### EXERCISE DIRECTIONS
For each line of the data that includes the word "author", copy the line.

(Dataset entries)
※ ※ ※
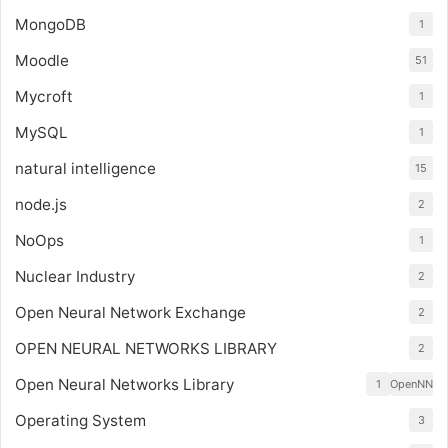
MongoDB
1
Moodle
51
Mycroft
1
MySQL
1
natural intelligence
15
node.js
2
NoOps
1
Nuclear Industry
2
Open Neural Network Exchange
2
OPEN NEURAL NETWORKS LIBRARY
2
Open Neural Networks Library
1
OpenNN
Operating System
3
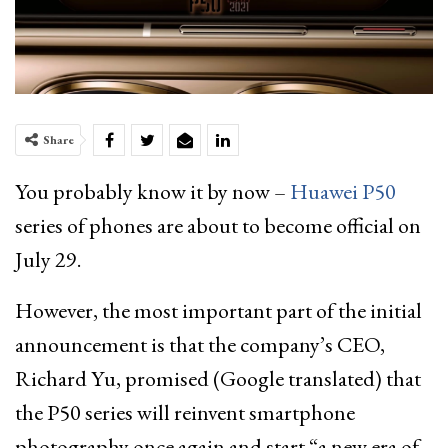
Share
You probably know it by now –
Huawei P50
series of phones are about to become official on
July 29.
However, the most important part of the initial
announcement is that the company’s CEO,
Richard Yu, promised (Google translated) that
the P50 series will reinvent smartphone
photography once again and start “a new era of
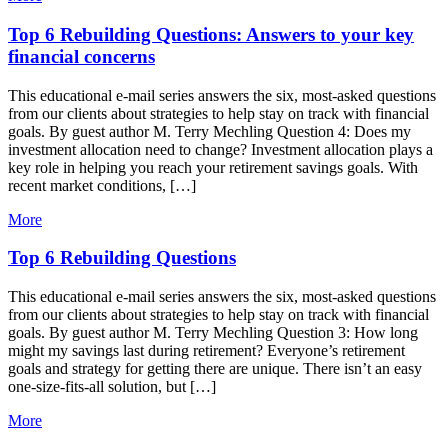
Top 6 Rebuilding Questions: Answers to your key
financial concerns
This educational e-mail series answers the six, most-asked questions
from our clients about strategies to help stay on track with financial
goals. By guest author M. Terry Mechling Question 4: Does my
investment allocation need to change? Investment allocation plays a
key role in helping you reach your retirement savings goals. With
recent market conditions, […]
More
Top 6 Rebuilding Questions
This educational e-mail series answers the six, most-asked questions
from our clients about strategies to help stay on track with financial
goals. By guest author M. Terry Mechling Question 3: How long
might my savings last during retirement? Everyone’s retirement
goals and strategy for getting there are unique. There isn’t an easy
one-size-fits-all solution, but […]
More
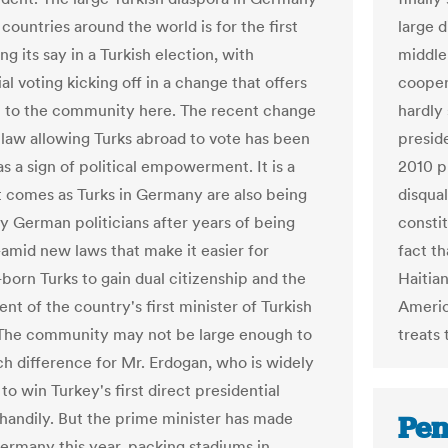
countries around the world is for the first
large 
ng its say in a Turkish election, with
middle 
al voting kicking off in a change that offers
coopera
 to the community here. The recent change
hardly
h law allowing Turks abroad to vote has been
presid
s a sign of political empowerment. It is a
2010 p
 comes as Turks in Germany are also being
disqual
y German politicians after years of being
consti
mid new laws that make it easier for
fact th
orn Turks to gain dual citizenship and the
Haitian
t of the country's first minister of Turkish
Americ
The community may not be large enough to
treats 
 difference for Mr. Erdogan, who is widely
o win Turkey's first direct presidential
 handily. But the prime minister has made
Pen
 Germany this year, packing stadiums in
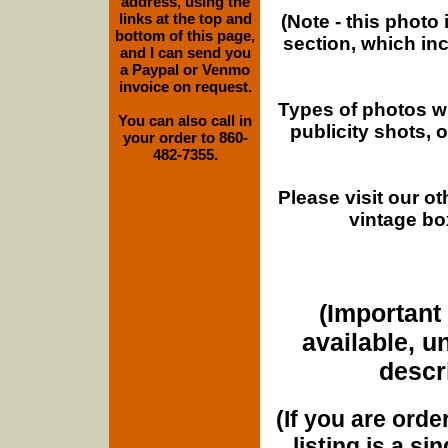
address, using the
links at the top and
(Note - this photo
bottom of this page,
section, which in
and I can send you
a Paypal or Venmo
invoice on request.
Types of photos w
You can also call in
publicity shots,
your order to 860-
482-7355.
Please visit our o
vintage bo
(Important 
available, u
descri
(If you are orde
listing is a si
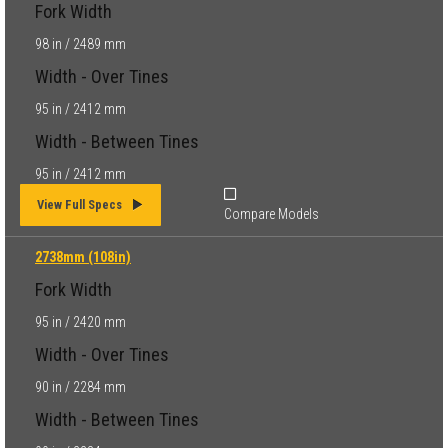
Fork Width
98 in / 2489 mm
Width - Over Tines
95 in / 2412 mm
Width - Between Tines
95 in / 2412 mm
View Full Specs
Compare Models
2738mm (108in)
Fork Width
95 in / 2420 mm
Width - Over Tines
90 in / 2284 mm
Width - Between Tines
※ ※ ※
### RESPONSE AREA
goals. By guest author M. Terry Mechling Question 4: Does my
goals. By guest author M. Terry Mechling Question 3: How long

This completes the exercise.